Want to run a mixed model but don’t know which of your variables to have as fixed effects and which as random effects? Follow my simple guide for deciding if it will be a fixed or random effect below! There will be exceptions, but after all, Biology is the science of exceptions…
geese live in social groups, except if you’re a fox
You have some data (whoop!). Your response is a continuous variable (e.g. body size, number of offspring) or binary (survived or not). You have a bunch of variables that you want to include, some of which are continuous, some are categorical. You are happy with using a general linear model, but perhaps it should be a mixed model. That means that some of the variables are fixed effects, some are random effects. Lets assume you know this, but your statistical knowledge starts petering out here. Which of those variables are fixed effects, and which are random?
Just follow this simple two-step guide:
For each predictor variable:
- Is your variable a) categorical or b) continuous?
If a), proceed to 2. If b) Fixed effect
- Do you want to know a) general effect of the factor on the population b) about specific differences among levels of the factor?
If a), Random effect, if b), Fixed effect
How did we arrive at these decisions?
The first comes from the fact that a random effect uses 1 degree of freedom in a model, but only gives you an estimate of variance accounted for by that effect.
For fcontinuous fixed effects, the model is already estimating the intercept/population mean, so estimating a slope (effect of a continuous variable on another variable) only uses 1 degree of freedom as well. The slope however gives you information on the direction of the relationship as well as the strength. So if you have a continuous variable, it may as well always be a fixed effect1.
For the second, again the fact that a random effect only gives you a measure of variance is key. There is no information about whether being in group A, B or C results in higher or lower values of the response. That can only be got at by having the variable as a fixed effect. If A, B and C are very different from each other you will find a large amount of variance is accounted for by the random effect, but you will still not know which results in high scores and which low scores2.
You use a fixed effect if you wish to know about the levels of the effect, you use a random effect if you only are interested in the effect on the population at large.
Of course there can be exceptions. Lets say you are analysing the effect of height on school childrens’ test scores. You also have the categorical variable of the school a child went to. You know that school will have an effect on the population, so it is necessary to include in the model, probably as a random effect. However, if your categorical variable has few levels (2-4) and you have a large data set (100s of points) and you are not fitting many other variables, then you will have a very large number of degrees of freedom to play with. In which case, you can fit the variable as a fixed effect and gain the information about the different levels i.e. which school leads to better test scores. So although your focus was not which schools give higher scoring children, if you have the degrees of freedom spare you can gain the result for free by fitting school as a fixed rather than random effect. This will then limit your inference to only those schools however. A benefit of random effects is that they assume the categories in the analysis are only a subset of all possible categories in the population (more precisely, a random sample of categories where the effect sizes across all categories in a population follows a normal distribution). So it depends on the question. Do you care about the schools, or the whole population of children?
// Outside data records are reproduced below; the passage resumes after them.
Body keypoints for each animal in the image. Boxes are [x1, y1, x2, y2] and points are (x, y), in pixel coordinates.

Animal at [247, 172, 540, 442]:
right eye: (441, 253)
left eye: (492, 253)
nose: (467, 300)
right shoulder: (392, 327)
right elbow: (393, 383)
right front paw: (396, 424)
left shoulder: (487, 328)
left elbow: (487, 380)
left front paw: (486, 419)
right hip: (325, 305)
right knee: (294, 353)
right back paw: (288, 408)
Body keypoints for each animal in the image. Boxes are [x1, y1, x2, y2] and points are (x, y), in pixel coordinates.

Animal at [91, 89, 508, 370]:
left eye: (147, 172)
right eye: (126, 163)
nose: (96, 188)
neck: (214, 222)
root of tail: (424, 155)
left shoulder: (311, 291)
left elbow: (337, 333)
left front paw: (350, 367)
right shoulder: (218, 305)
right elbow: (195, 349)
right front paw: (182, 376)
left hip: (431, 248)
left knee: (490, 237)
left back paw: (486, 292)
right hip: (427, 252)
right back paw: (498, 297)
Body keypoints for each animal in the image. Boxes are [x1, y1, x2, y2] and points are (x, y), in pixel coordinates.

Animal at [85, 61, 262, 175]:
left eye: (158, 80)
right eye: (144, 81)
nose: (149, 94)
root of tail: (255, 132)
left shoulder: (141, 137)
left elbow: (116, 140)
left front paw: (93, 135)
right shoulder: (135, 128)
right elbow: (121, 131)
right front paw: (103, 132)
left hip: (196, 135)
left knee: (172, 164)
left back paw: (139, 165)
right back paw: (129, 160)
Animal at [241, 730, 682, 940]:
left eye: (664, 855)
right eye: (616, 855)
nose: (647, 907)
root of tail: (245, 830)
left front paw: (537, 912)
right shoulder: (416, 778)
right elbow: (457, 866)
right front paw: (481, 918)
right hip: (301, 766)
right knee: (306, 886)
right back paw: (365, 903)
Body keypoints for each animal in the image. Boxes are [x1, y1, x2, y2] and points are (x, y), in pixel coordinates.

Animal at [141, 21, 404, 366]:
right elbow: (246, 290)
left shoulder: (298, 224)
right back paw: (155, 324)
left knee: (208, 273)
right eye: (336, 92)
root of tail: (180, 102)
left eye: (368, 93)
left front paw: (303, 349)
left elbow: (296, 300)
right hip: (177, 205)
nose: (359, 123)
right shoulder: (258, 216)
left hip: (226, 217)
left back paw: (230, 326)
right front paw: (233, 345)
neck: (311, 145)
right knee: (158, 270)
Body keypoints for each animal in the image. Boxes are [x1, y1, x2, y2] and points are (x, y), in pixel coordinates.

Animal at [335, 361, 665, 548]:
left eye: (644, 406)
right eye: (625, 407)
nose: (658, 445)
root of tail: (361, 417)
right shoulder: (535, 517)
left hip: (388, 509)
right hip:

The answer is probably both. Go get more data.
data collection: like a large pink pavement
- A slight caveat is if you have a continuous variable that represents a relationship between two data points e.g. degree of relatedness, or distance in space, rather than a score on a scale. In this case, you can use this variable as a random effect by creating a variance-covariance matrix of all the pairwise relationships. But this is not the time or place to go into that.
- Actually, R packages such as lme4 and MCMCglmm for mixed modelling will spit out the estimated mean effect for each level of a random effect. So in that way perhaps you can have your cake and eat it. But statistical testing those values will likely be dubious.